The New York Times explains how public sector labor unions have financially supported a number of socially progressive and liberal activist causes, and how, in the wake of Janus, these causes will suffer. This result—weakened political organizations after stemmed union revenues—may have motivated the conservative, free-market group behind Janus to fight labor, in the first place. With fair-share fees gone, the union bosses can no longer “use that money to advance their big-government agenda,” John Tillman, CEO of Illinois Policy Institute predicted in December. Liberal organizations, including Moveon.org and smaller operations like Mi Familia Vota, have been bracing for the drop in funding. While some union-backed projects have already shuttered their doors, others have been trying to adapt, and remain confident that the “people power” of union members may offset the dwindling dollars.
In the Washington Post, Mark Janus has explained his decision to challenge the constitutionality of mandatory union fees. Among his chief gripes with union power was that he saw a salary raise every year, a fact indicative, according to Janus, of how AFSCME’s lobbying affected “the state’s bottom line.” Citing heavily reports from the Illinois Policy Institute, which had located and chosen him to be the plaintiff, Janus confirms what the New York Times reports: union revenues fund pro-union candidates. Because “unions bankroll into office” candidates with liberal spending measures, the individual naysayer worker had no “choice” in whether and how labor policies “bankrupt our states.” Janus states he would have chosen to forego his higher salary and his “generous, tax-payer funded” pension – a political priority he can now express because, as he says, “workers such as me will no longer have to check our First Amendment rights at the door when we enter public service.”

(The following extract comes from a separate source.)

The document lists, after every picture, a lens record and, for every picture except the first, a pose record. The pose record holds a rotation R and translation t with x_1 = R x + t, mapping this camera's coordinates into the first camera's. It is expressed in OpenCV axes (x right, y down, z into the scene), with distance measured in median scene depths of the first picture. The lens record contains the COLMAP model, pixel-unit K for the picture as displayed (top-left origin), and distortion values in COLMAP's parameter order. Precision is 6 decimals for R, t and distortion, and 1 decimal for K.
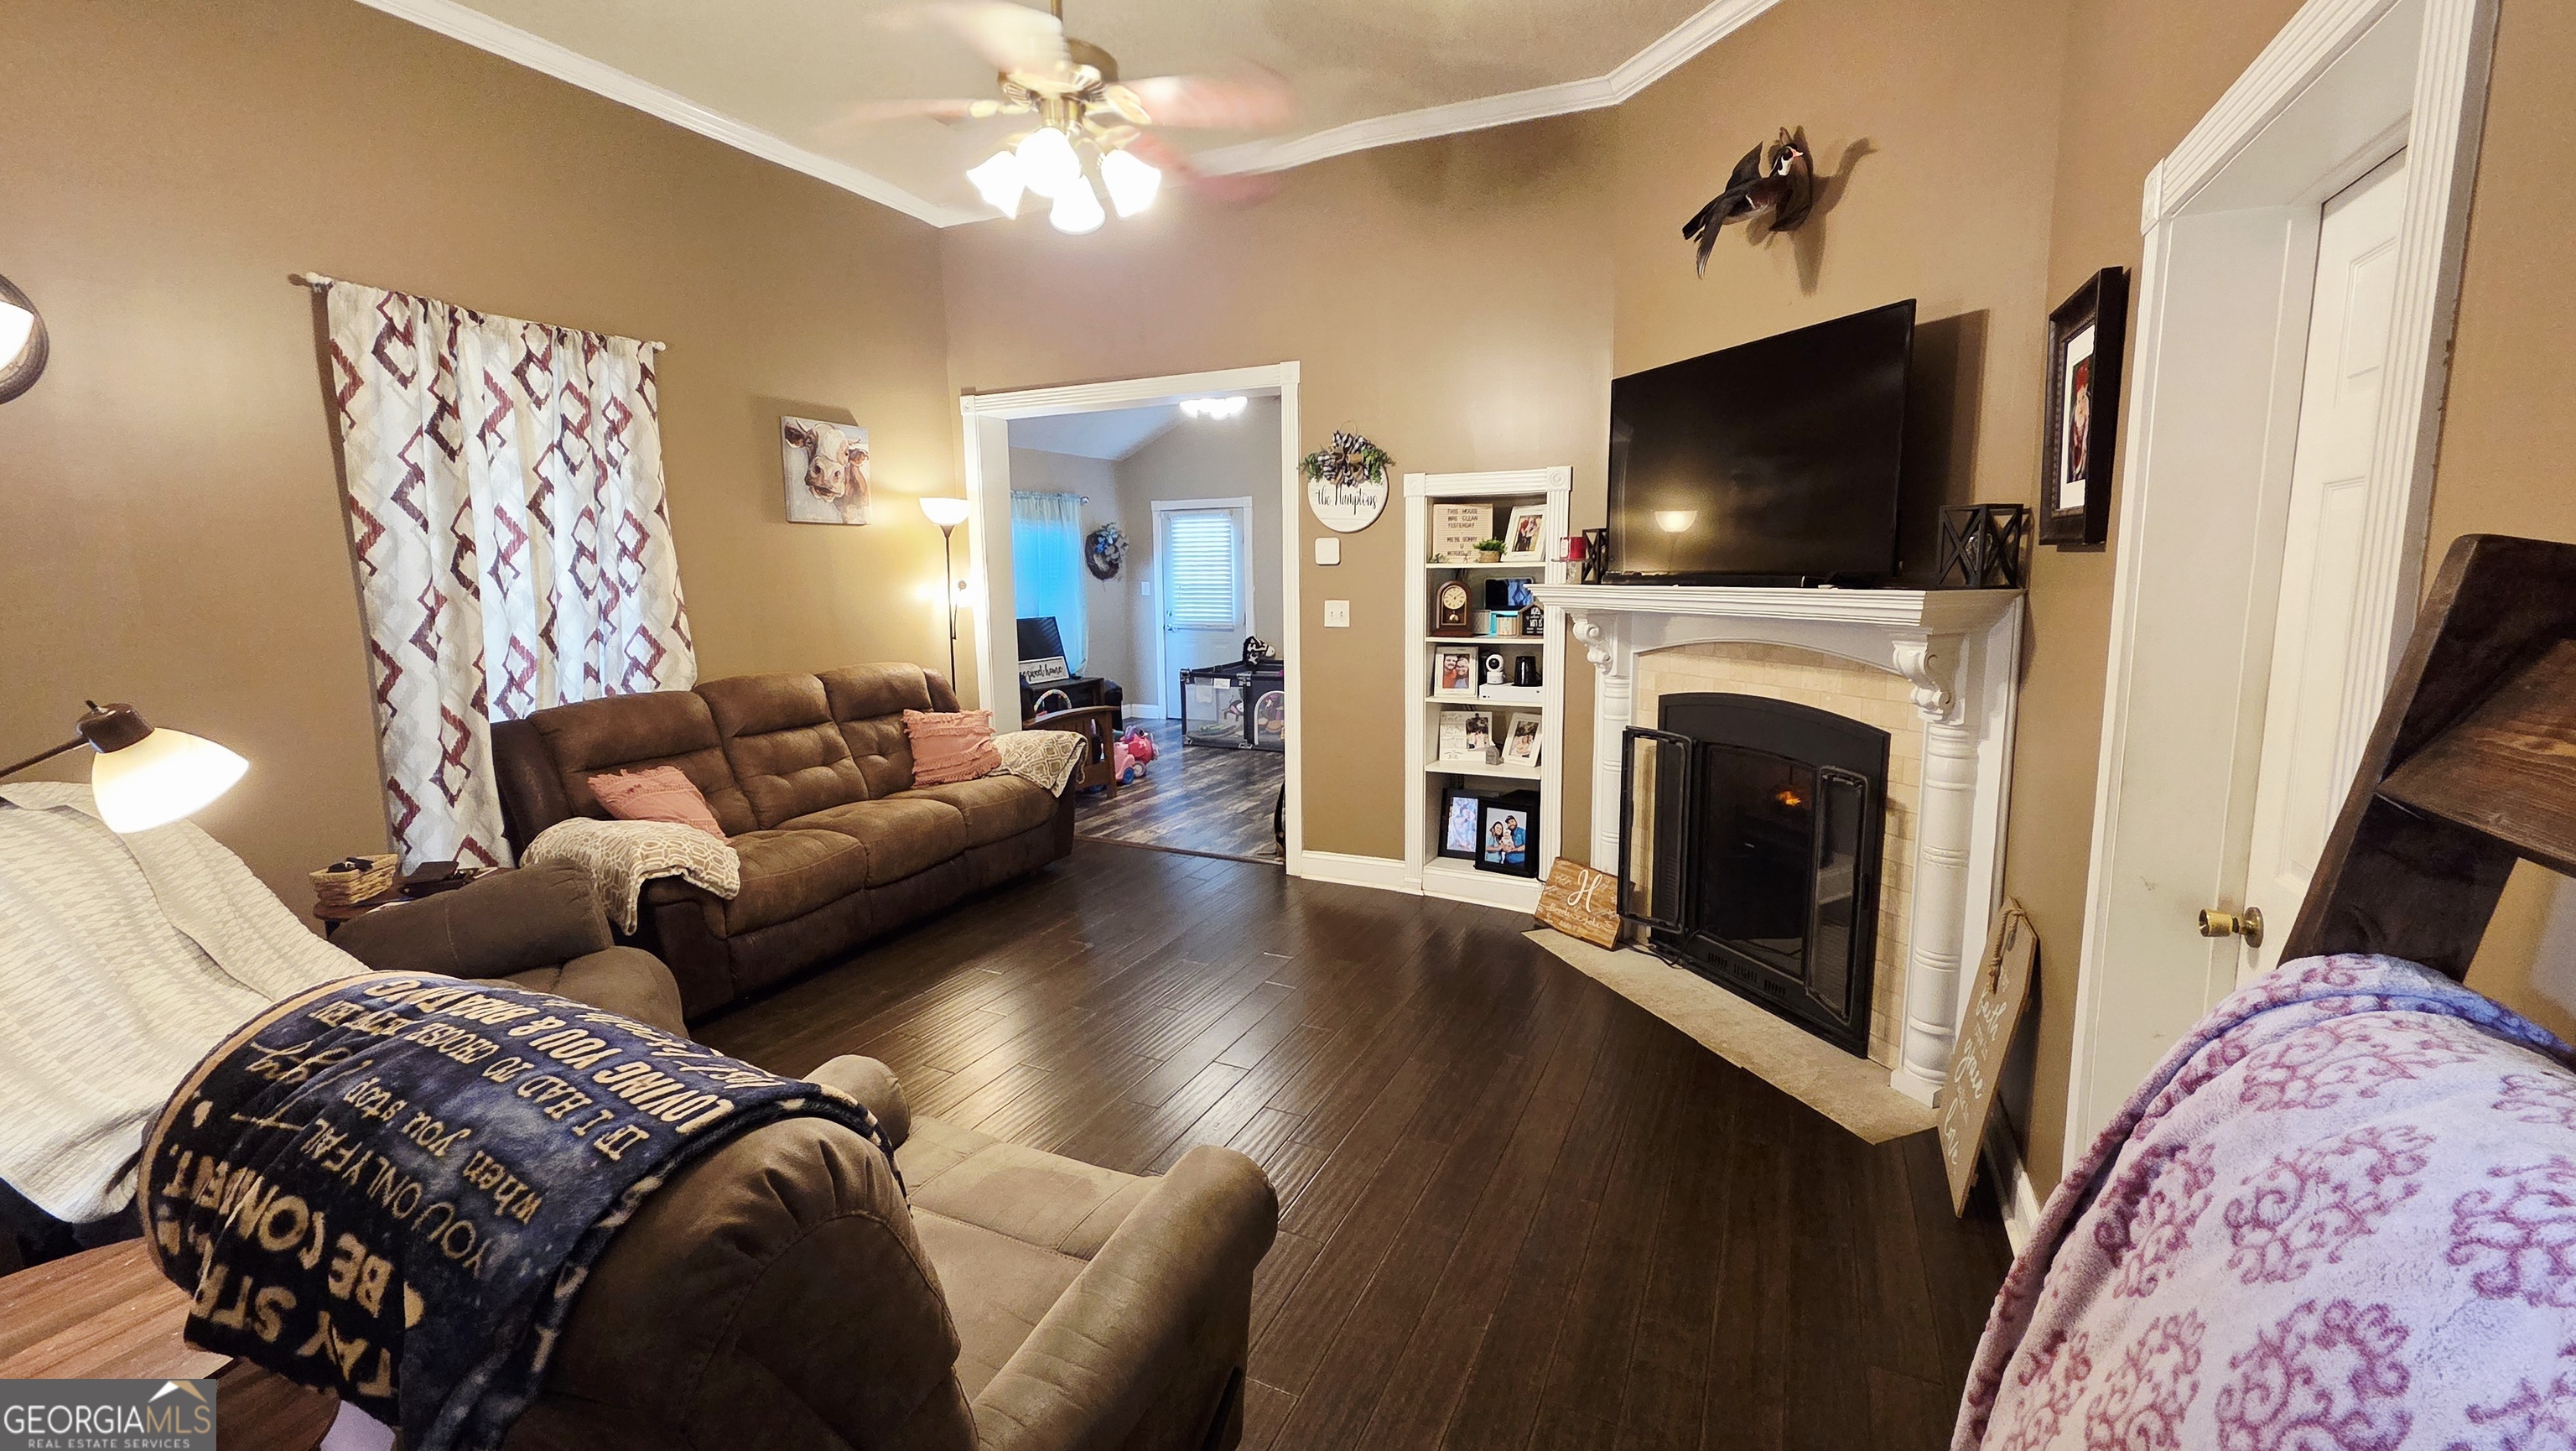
lens RADIAL K [[1054.9, 0, 1300.4], [0, 1054.9, 712.4], [0, 0, 1]] dist [-0.002029, -0.000049]
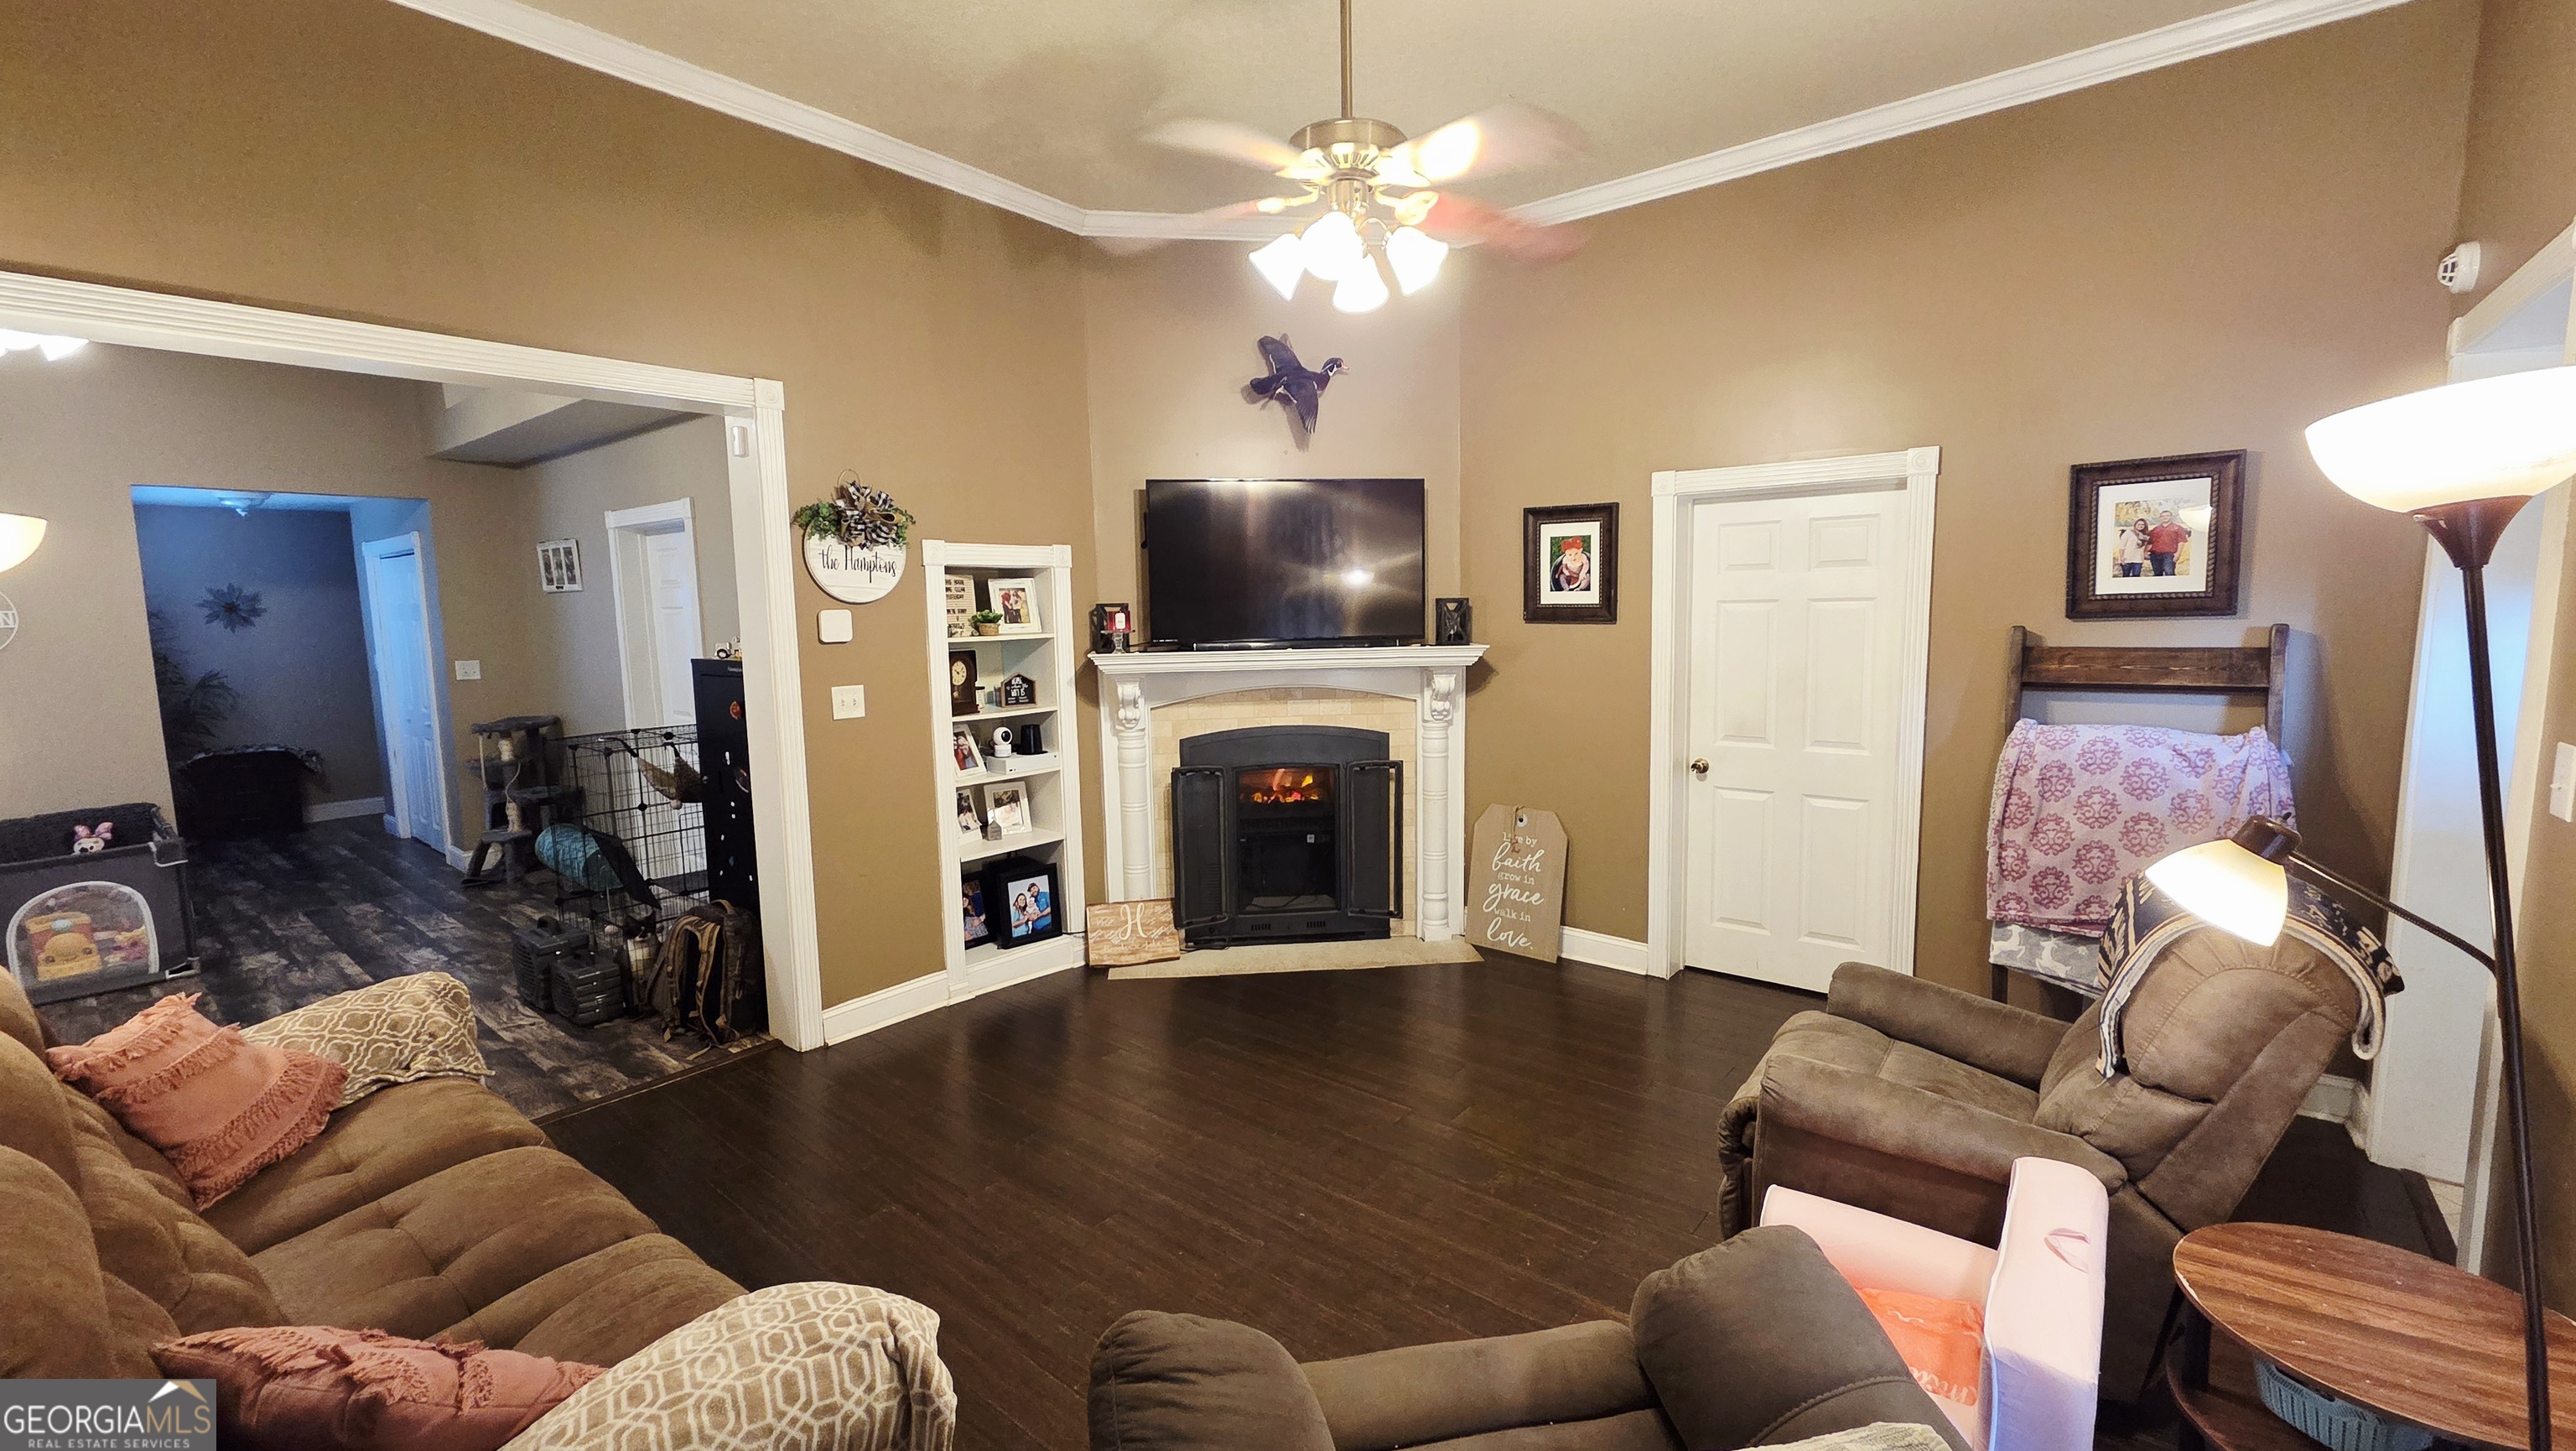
lens RADIAL K [[1054.9, 0, 1300.1], [0, 1054.9, 729.6], [0, 0, 1]] dist [-0.002029, -0.000049]
pose [[0.236222, -0.110714, 0.965371, -0.700110], [0.145386, 0.986332, 0.077542, -0.088590], [-0.960761, 0.122035, 0.249090, 0.483103]]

The Guardian follows a teacher who is “going door-to-door to rally support for a teacher’s union.” In a “Republican-leaning school district” in southwestern Pennsylvania, high school teacher Jason Davis canvasses the neighborhood. He reminds people of moments in their lives when education mattered, describes the drop in state funding (independent of rises in property taxes) and the loss of crucial resources like a robust band program. Most importantly, he aims to “humanize teachers’ unions” and to connect with taxpayers and voters as he challenges how unions have been “vilified.”